Stat blocks, try to stay with the standard stat block format.  It's somewhere online.  Google it.

Sidebar, sure.  Just list [[sidebar]] and [[/end sidebar]] or something like that.


----------



## Clifford (Oct 6, 2004)

*Submission*

Ok Wikket i sent my proposal i think it fits all the requirements.


cliff
>=)


----------



## Michael Morris (Oct 7, 2004)

I have a submission awaiting download - check my one and only thread in the private forum, pull it down, and let me know so I can delete it from that location.


----------



## Steverooo (Oct 8, 2004)

*Change in Rights-Bought Policy:*

RangerWickett, I think you should address the change in policy concerning rights bought... When the ENWorld Players' Journal first began, there was a "Call for Articles" post on one of the boards at ENWorld (which is probably still up there, if you have Search) in which it was stated that the ENWorld Players' Journal sought only First Publication rights. It was under this understanding that my two articles were submitted.

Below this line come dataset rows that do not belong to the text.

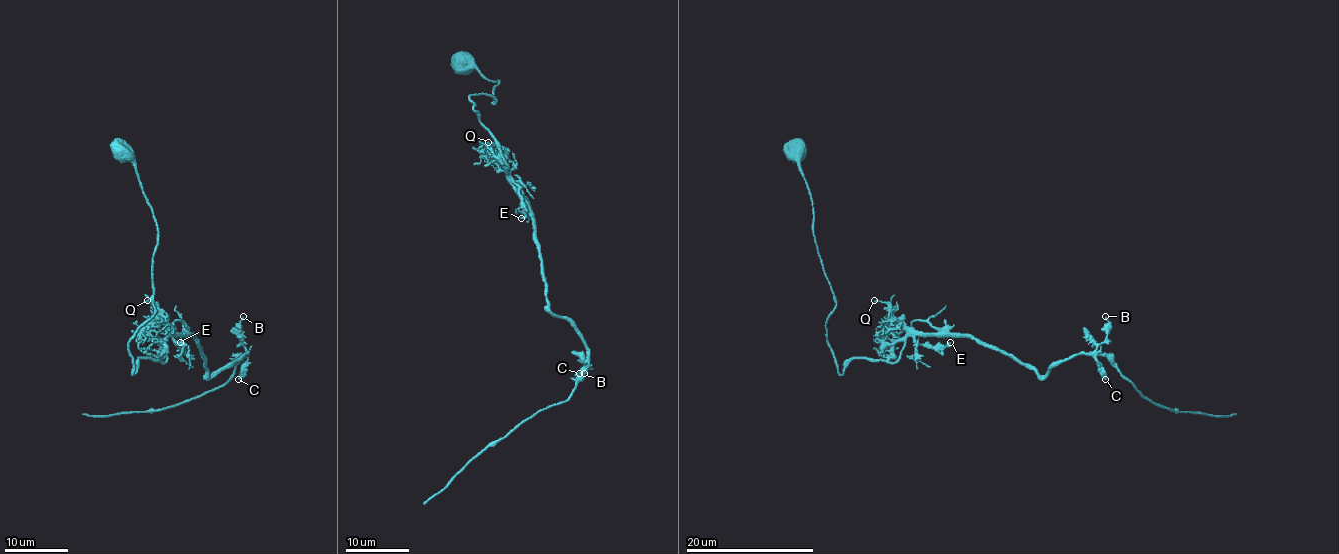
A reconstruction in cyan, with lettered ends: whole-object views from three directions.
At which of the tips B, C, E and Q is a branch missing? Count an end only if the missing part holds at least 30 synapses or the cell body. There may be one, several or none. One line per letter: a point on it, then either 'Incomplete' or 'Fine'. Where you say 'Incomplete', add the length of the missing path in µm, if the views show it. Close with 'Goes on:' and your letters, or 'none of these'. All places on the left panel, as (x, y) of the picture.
B: Place: (243, 316). Fine
C: Place: (238, 379). Fine
E: Place: (180, 342). Fine
Q: Place: (147, 300). Fine
Goes on: none of these

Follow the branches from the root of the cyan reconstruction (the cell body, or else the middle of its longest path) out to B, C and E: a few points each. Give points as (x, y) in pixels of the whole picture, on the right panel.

More recently, you have stated that the ENWorld Gamer now seeks to purchase ALL rights. I, for one, am unwilling to sell these (which is why you will never see any of my pieces in Dragon).

I understand that editorial policies can change, but kindly note that ALL of my articles were submitted pre-ENWorld Gamer. If you must purchase ALL rights, then the as-yet-unpublished "Racial Background Skills" piece should be killed, and I will (regretfully) cease submitting to the new mag.

Thanks for your attention to this matter.


----------



## RangerWickett (Oct 8, 2004)

Cliff, Michael, we're in the middle of trying to finish up issue 2 of the ENWorld Gamer, so it might a while before we get around to replying to your pieces.  Heck, I still haven't replied to GrumpyCelt on his book proposal yet.  Many apologies for that.

Steve, I understand where you're coming from, but it is much easier for us if we don't have to worry about misusing someone's material.  Due to the Open Gaming License, it isn't that hard to reuse something someone submits, so the only reason I can see an author would be uncomfortable giving up rights would be if he had some specific product identity, and we assume that that can be easily changed.  If you have an article inspired by your own setting, just file off the serial numbers, and there's no loss to you.

However, if you prefer not to submit articles under these conditions, we won't object.


----------



## Steverooo (Oct 14, 2004)

RangerWickett said:
			
		

> However, if you prefer not to submit articles under these conditions, we won't object.




Kill "Racial Background Skills", then, and I'll look for another publisher.


----------